When you reach the line containing "X62000000Y-88000000D03*" in the records below, start copying exactly, and stop once you have copied the line containing "X34000000Y-46500000D03*".
**** EXERCISE DATA
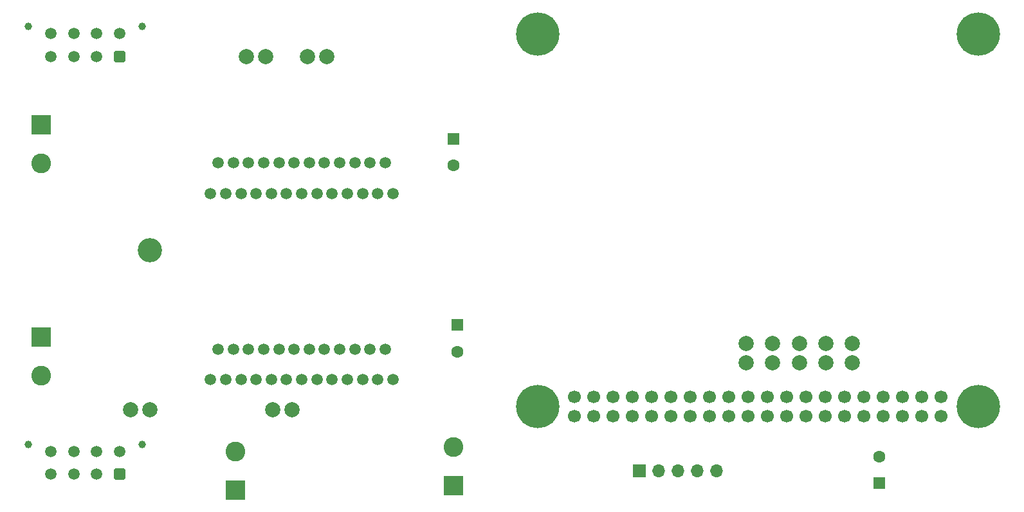
<source format=gbr>
%TF.GenerationSoftware,KiCad,Pcbnew,(6.0.0)*%
%TF.CreationDate,2022-01-20T20:45:04-08:00*%
%TF.ProjectId,dish-controller,64697368-2d63-46f6-9e74-726f6c6c6572,rev?*%
%TF.SameCoordinates,Original*%
%TF.FileFunction,Soldermask,Bot*%
%TF.FilePolarity,Negative*%
%FSLAX46Y46*%
G04 Gerber Fmt 4.6, Leading zero omitted, Abs format (unit mm)*
G04 Created by KiCad (PCBNEW (6.0.0)) date 2022-01-20 20:45:04*
%MOMM*%
%LPD*%
G01*
G04 APERTURE LIST*
G04 Aperture macros list*
%AMRoundRect*
0 Rectangle with rounded corners*
0 $1 Rounding radius*
0 $2 $3 $4 $5 $6 $7 $8 $9 X,Y pos of 4 corners*
0 Add a 4 corners polygon primitive as box body*
4,1,4,$2,$3,$4,$5,$6,$7,$8,$9,$2,$3,0*
0 Add four circle primitives for the rounded corners*
1,1,$1+$1,$2,$3*
1,1,$1+$1,$4,$5*
1,1,$1+$1,$6,$7*
1,1,$1+$1,$8,$9*
0 Add four rect primitives between the rounded corners*
20,1,$1+$1,$2,$3,$4,$5,0*
20,1,$1+$1,$4,$5,$6,$7,0*
20,1,$1+$1,$6,$7,$8,$9,0*
20,1,$1+$1,$8,$9,$2,$3,0*%
G04 Aperture macros list end*
%ADD10R,1.700000X1.700000*%
%ADD11O,1.700000X1.700000*%
%ADD12C,5.700000*%
%ADD13C,1.700000*%
%ADD14C,3.200000*%
%ADD15C,1.500000*%
%ADD16R,2.600000X2.600000*%
%ADD17C,2.600000*%
%ADD18C,1.000000*%
%ADD19RoundRect,0.250001X0.499999X0.499999X-0.499999X0.499999X-0.499999X-0.499999X0.499999X-0.499999X0*%
%ADD20R,1.600000X1.600000*%
%ADD21C,1.600000*%
%ADD22C,2.000000*%
G04 APERTURE END LIST*
D10*
%TO.C,J7*%
X105425000Y-104000000D03*
D11*
X107965000Y-104000000D03*
X110505000Y-104000000D03*
X113045000Y-104000000D03*
X115585000Y-104000000D03*
%TD*%
D12*
%TO.C,U1*%
X150050000Y-46530000D03*
X92050000Y-46530000D03*
X150050000Y-95530000D03*
X92050000Y-95530000D03*
D13*
X96920000Y-94260000D03*
X96920000Y-96800000D03*
X99460000Y-94260000D03*
X99460000Y-96800000D03*
X102000000Y-94260000D03*
X102000000Y-96800000D03*
X104540000Y-94260000D03*
X104540000Y-96800000D03*
X107080000Y-94260000D03*
X107080000Y-96800000D03*
X109620000Y-94260000D03*
X109620000Y-96800000D03*
X112160000Y-94260000D03*
X112160000Y-96800000D03*
X114700000Y-94260000D03*
X114700000Y-96800000D03*
X117240000Y-94260000D03*
X117240000Y-96800000D03*
X119780000Y-94260000D03*
X119780000Y-96800000D03*
X122320000Y-94260000D03*
X122320000Y-96800000D03*
X124860000Y-94260000D03*
X124860000Y-96800000D03*
X127400000Y-94260000D03*
X127400000Y-96800000D03*
X129940000Y-94260000D03*
X129940000Y-96800000D03*
X132480000Y-94260000D03*
X132480000Y-96800000D03*
X135020000Y-94260000D03*
X135020000Y-96800000D03*
X137560000Y-94260000D03*
X137560000Y-96800000D03*
X140100000Y-94260000D03*
X140100000Y-96800000D03*
X142640000Y-94260000D03*
X142640000Y-96800000D03*
X145180000Y-94260000D03*
X145180000Y-96800000D03*
%TD*%
D14*
%TO.C,H1*%
X41000000Y-75000000D03*
%TD*%
D15*
%TO.C,U4*%
X49000000Y-67500000D03*
X50000000Y-63500000D03*
X51000000Y-67500000D03*
X52000000Y-63500000D03*
X53000000Y-67500000D03*
X54000000Y-63500000D03*
X55000000Y-67500000D03*
X56000000Y-63500000D03*
X57000000Y-67500000D03*
X58000000Y-63500000D03*
X59000000Y-67500000D03*
X60000000Y-63500000D03*
X61000000Y-67500000D03*
X62000000Y-63500000D03*
X63000000Y-67500000D03*
X64000000Y-63500000D03*
X65000000Y-67500000D03*
X66000000Y-63500000D03*
X67000000Y-67500000D03*
X68000000Y-63500000D03*
X69000000Y-67500000D03*
X70000000Y-63500000D03*
X71000000Y-67500000D03*
X72000000Y-63500000D03*
X73000000Y-67500000D03*
%TD*%
%TO.C,U3*%
X49000000Y-92000000D03*
X50000000Y-88000000D03*
X51000000Y-92000000D03*
X52000000Y-88000000D03*
X53000000Y-92000000D03*
X54000000Y-88000000D03*
X55000000Y-92000000D03*
X56000000Y-88000000D03*
X57000000Y-92000000D03*
X58000000Y-88000000D03*
X59000000Y-92000000D03*
X60000000Y-88000000D03*
X61000000Y-92000000D03*
X62000000Y-88000000D03*
X63000000Y-92000000D03*
X64000000Y-88000000D03*
X65000000Y-92000000D03*
X66000000Y-88000000D03*
X67000000Y-92000000D03*
X68000000Y-88000000D03*
X69000000Y-92000000D03*
X70000000Y-88000000D03*
X71000000Y-92000000D03*
X72000000Y-88000000D03*
X73000000Y-92000000D03*
%TD*%
D16*
%TO.C,J6*%
X26700000Y-58460000D03*
D17*
X26700000Y-63540000D03*
%TD*%
D16*
%TO.C,J5*%
X26700000Y-86460000D03*
D17*
X26700000Y-91540000D03*
%TD*%
D18*
%TO.C,J4*%
X40000000Y-45560000D03*
X25000000Y-45560000D03*
D19*
X37000000Y-49500000D03*
D15*
X34000000Y-49500000D03*
X31000000Y-49500000D03*
X28000000Y-49500000D03*
X37000000Y-46500000D03*
X34000000Y-46500000D03*
X31000000Y-46500000D03*
X28000000Y-46500000D03*
%TD*%
D18*
%TO.C,J3*%
X40000000Y-100520000D03*
X25000000Y-100520000D03*
D19*
X37000000Y-104460000D03*
D15*
X34000000Y-104460000D03*
X31000000Y-104460000D03*
X28000000Y-104460000D03*
X37000000Y-101460000D03*
X34000000Y-101460000D03*
X31000000Y-101460000D03*
X28000000Y-101460000D03*
%TD*%
D16*
%TO.C,J2*%
X81000000Y-106000000D03*
D17*
X81000000Y-100920000D03*
%TD*%
D16*
%TO.C,J1*%
X52300000Y-106545000D03*
D17*
X52300000Y-101465000D03*
%TD*%
D20*
%TO.C,C3*%
X81000000Y-60347349D03*
D21*
X81000000Y-63847349D03*
%TD*%
D20*
%TO.C,C2*%
X137000000Y-105652651D03*
D21*
X137000000Y-102152651D03*
%TD*%
%TO.C,C1*%
X81500000Y-88347349D03*
D20*
X81500000Y-84847349D03*
%TD*%
D22*
%TO.C,TP3*%
X119500000Y-89770000D03*
X119500000Y-87230000D03*
%TD*%
%TO.C,TP1*%
X41000000Y-96000000D03*
X38460000Y-96000000D03*
%TD*%
%TO.C,TP5*%
X126500000Y-89770000D03*
X126500000Y-87230000D03*
%TD*%
%TO.C,TP8*%
X130000000Y-89770000D03*
X130000000Y-87230000D03*
%TD*%
%TO.C,TP2*%
X57230000Y-96000000D03*
X59770000Y-96000000D03*
%TD*%
%TO.C,TP4*%
X123000000Y-89770000D03*
X123000000Y-87230000D03*
%TD*%
%TO.C,TP7*%
X64270000Y-49500000D03*
X61730000Y-49500000D03*
%TD*%
%TO.C,TP6*%
X56270000Y-49500000D03*
X53730000Y-49500000D03*
%TD*%
%TO.C,TP9*%
X133500000Y-89770000D03*
X133500000Y-87230000D03*
%TD*%
M02*

</source>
********
> OUTPUT OF THE TASK:
X62000000Y-88000000D03*
X63000000Y-92000000D03*
X64000000Y-88000000D03*
X65000000Y-92000000D03*
X66000000Y-88000000D03*
X67000000Y-92000000D03*
X68000000Y-88000000D03*
X69000000Y-92000000D03*
X70000000Y-88000000D03*
X71000000Y-92000000D03*
X72000000Y-88000000D03*
X73000000Y-92000000D03*
%TD*%
D16*
%TO.C,J6*%
X26700000Y-58460000D03*
D17*
X26700000Y-63540000D03*
%TD*%
D16*
%TO.C,J5*%
X26700000Y-86460000D03*
D17*
X26700000Y-91540000D03*
%TD*%
D18*
%TO.C,J4*%
X40000000Y-45560000D03*
X25000000Y-45560000D03*
D19*
X37000000Y-49500000D03*
D15*
X34000000Y-49500000D03*
X31000000Y-49500000D03*
X28000000Y-49500000D03*
X37000000Y-46500000D03*
X34000000Y-46500000D03*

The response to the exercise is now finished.